Friday, March 20, 2009

Tarzan and the Ant Men

Having had such a good time reading Tarzan and the Lost Empire, I decided to re-read Tarzan and the Ant Men, another Edgar Rice Burroughs novel that I hadn't read since I was a kid. The plot of Ant Men is perhaps the most fantastic of the Tarzan novels (Discounting Tarzan at the Earth's Core, but that's a cross-over with another ERB series.) because not only does Tarzan run into a race of 18 inch tall warriors, but he ends up being miniaturized and has all sorts of adventures in the cities of the Ant Men. This is Burroughs letting his not inconsiderable imagination run free and Tarzan and the Ant Men is almost an overdose of ERB's concepts.
It begins with Tarzan taking an ill advised solo flight in his son Jack's (Korak) bi-plane. Being Tarzan he gets a bit reckless as he approaches a forest of impenetrable thorn trees and ends up crashing the plane in an open area deep with the forest. Here he is initially captured by a member of a race of Cro-Magnon amazons before escaping to meet the titular Ant Men. That's what I meant by and overdose of ERB. Before you get to the main course, Burroughs serves up a mini adventure with yet another lost race. Basically the Amazon cave women have complete control over their wimpy males, but once the cave boys get a load of Tarzan they decide it's time to fight back and re-establish the natural order with men in charge. Not too politically correct a plotline these days but hey, the book came out in 1925.

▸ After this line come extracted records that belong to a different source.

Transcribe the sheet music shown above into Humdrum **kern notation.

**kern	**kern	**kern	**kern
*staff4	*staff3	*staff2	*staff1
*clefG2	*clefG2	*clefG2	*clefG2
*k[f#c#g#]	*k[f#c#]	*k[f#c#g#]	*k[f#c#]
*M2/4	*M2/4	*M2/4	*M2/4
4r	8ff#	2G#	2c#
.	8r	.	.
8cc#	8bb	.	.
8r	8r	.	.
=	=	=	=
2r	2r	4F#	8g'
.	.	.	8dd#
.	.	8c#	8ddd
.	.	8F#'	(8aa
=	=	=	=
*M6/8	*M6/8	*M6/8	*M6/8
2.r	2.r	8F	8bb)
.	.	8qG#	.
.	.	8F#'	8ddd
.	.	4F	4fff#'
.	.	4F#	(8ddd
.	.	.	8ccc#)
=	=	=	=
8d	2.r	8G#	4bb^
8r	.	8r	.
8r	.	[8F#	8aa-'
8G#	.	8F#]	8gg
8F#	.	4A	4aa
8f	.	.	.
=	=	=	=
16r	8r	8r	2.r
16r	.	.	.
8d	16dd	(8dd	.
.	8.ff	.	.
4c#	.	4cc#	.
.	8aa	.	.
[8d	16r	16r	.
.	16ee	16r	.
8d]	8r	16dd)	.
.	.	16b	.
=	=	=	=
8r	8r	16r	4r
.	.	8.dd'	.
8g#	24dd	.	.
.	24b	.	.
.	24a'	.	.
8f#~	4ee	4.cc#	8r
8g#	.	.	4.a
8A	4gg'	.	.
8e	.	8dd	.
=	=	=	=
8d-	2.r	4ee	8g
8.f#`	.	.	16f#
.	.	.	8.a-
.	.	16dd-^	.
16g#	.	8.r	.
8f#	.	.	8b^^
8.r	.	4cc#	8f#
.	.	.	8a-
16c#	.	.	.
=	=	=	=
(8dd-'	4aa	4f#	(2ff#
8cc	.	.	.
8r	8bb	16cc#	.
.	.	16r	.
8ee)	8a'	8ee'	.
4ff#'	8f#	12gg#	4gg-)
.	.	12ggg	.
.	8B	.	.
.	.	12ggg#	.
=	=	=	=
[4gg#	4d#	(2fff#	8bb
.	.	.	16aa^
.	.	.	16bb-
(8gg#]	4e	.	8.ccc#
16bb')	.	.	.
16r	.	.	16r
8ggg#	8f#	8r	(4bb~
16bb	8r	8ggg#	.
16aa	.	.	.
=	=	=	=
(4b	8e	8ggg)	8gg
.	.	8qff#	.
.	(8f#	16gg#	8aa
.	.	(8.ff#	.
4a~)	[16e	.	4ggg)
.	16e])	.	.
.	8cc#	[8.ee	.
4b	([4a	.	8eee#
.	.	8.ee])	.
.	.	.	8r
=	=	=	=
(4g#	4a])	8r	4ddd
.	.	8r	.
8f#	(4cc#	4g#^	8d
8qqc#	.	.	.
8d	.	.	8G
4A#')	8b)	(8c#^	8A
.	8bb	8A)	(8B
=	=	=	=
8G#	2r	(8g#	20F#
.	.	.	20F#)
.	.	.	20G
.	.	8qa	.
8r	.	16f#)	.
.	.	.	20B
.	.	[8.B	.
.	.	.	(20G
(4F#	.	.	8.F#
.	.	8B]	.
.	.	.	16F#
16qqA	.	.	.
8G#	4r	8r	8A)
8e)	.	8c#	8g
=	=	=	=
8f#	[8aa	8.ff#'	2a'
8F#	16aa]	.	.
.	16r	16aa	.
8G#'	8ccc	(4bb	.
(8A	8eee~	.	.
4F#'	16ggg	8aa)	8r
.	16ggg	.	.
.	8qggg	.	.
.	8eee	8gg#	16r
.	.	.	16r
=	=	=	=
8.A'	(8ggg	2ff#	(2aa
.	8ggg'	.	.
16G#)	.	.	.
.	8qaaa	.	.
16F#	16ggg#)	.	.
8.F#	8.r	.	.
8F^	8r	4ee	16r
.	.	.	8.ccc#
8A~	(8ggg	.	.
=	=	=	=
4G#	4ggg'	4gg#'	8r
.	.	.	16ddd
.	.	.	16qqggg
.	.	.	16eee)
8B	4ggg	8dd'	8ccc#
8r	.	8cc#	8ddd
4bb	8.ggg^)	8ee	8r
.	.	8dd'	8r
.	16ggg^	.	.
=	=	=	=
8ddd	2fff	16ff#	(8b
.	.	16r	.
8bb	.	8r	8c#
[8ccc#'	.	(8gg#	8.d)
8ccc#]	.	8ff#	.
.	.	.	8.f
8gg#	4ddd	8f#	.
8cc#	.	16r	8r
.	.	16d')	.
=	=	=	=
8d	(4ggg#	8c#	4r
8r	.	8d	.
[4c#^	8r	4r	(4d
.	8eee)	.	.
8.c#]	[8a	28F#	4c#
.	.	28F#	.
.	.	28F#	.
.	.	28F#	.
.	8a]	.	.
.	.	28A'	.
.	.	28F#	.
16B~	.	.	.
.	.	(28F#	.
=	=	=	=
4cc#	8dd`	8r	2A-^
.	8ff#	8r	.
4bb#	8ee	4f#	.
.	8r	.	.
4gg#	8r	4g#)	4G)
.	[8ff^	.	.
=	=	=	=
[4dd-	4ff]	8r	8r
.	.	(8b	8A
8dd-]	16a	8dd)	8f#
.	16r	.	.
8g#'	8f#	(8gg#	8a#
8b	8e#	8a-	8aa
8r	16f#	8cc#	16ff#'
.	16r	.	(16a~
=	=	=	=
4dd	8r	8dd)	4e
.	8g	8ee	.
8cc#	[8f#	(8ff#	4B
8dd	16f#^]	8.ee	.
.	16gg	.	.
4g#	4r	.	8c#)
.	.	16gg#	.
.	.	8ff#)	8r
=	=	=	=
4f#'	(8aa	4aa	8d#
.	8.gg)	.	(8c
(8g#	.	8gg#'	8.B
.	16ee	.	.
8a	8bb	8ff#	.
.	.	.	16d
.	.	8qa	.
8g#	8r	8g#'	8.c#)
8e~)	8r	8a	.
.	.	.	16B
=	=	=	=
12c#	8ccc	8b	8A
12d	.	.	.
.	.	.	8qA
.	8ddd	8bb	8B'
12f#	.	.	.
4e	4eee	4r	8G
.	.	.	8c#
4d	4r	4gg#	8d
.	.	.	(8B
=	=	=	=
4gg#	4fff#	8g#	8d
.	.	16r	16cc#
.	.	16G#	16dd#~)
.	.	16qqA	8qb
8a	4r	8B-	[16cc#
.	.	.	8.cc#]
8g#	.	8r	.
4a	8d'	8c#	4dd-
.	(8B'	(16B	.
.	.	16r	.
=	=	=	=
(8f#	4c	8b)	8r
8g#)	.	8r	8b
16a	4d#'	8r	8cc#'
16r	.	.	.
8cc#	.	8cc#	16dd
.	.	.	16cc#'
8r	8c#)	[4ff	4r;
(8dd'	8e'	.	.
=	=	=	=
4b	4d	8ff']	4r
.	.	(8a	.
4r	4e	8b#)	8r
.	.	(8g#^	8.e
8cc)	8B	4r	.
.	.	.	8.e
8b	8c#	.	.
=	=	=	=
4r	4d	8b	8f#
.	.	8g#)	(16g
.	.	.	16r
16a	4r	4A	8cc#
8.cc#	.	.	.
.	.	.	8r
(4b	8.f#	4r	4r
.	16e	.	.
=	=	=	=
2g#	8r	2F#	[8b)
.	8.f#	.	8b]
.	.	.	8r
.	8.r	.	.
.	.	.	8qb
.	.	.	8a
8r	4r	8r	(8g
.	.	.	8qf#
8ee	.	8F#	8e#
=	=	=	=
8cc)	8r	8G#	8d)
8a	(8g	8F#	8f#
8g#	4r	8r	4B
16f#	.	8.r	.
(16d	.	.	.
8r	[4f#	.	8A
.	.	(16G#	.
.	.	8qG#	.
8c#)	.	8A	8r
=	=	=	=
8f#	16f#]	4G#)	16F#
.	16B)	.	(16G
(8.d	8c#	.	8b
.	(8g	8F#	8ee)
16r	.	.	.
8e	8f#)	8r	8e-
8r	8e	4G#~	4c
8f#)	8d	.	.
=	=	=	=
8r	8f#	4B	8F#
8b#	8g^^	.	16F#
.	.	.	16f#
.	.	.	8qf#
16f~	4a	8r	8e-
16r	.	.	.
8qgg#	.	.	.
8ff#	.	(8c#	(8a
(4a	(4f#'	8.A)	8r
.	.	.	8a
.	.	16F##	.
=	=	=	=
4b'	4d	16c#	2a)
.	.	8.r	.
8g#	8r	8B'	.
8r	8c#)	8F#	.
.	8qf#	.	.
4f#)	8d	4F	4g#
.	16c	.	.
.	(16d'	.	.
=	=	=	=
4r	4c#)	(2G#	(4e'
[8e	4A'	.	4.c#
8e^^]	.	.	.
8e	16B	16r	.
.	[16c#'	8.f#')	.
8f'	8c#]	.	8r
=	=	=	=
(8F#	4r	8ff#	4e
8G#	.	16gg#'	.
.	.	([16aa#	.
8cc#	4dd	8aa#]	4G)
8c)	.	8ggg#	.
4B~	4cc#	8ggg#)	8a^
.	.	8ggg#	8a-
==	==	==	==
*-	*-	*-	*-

Once he's free of the amazons, Tarzan wanders into the land of the Minunians. Burroughs goes to great lengths setting up the comparisons between ants and these tiny warriors. They live in great stone domes like ant hills, and Tarzan sees lines of workers coming and going, carrying supplies and materials as they build yet another dome. When the city is attacked by another group of ant men, Burroughs draws more comparisons between ants and ant men, stressing the tenacity and utter fearlessness of the small warriors.
The rival group of ant men manage to overwhelm even the mighty ape man with their vast numbers. though he kills man of them. Tarzan is rendered unconscious and when he wakes he is a prisoner of people who, while looking like the ant men in form and dress, are the same size as Tarzan. It's a while before he learns that these are indeed the ant men and that their greatest scientist has found a way to shrink Tarzan down to the size of a Minunian. Tarzan is made a slave and taken to the underground quarries to work, but this is Tarzan we're talking about and soon he escapes and turns the tables on his captors. Fortunately for the lord of the jungle, the miniaturization process isn't permanent and he eventually returns to his normal size but not before he has a sword swinging good time among the ant men.
It's funny because in many ways, Tarzan and the Ant Men is a lot like one of ERB's Mars or Venus books. Once Tarzan is shrunk down and can interact with the Minunians, the adventure becomes much like a sword and planet story, with Burroughs' usual romance subplot and lots of derring-do. The culture of the Minunians is exotic, barbaric, and war like, as is most of that of Barsoom in the John Carter novels. Of course having Tarzan in the mix just makes things even more fun.
Obviously I had a good time with Tarzan and the Ant Men. I remember really liking the Gold Key Comic adaptation of the story well before I read the novel itself, and in fact, while re-reading the book last night, I imagined most of the scenery, costumes, and such pretty much as they had been illustrated by comics artist Russ Manning. It left that kind of impression on me.
Anyway, for mile a minute story telling, it's hard to beat Edgar Rice Burroughs when he was writing at his peak, and in Tarzan and the Ant Men, he definitely was at the top of his game.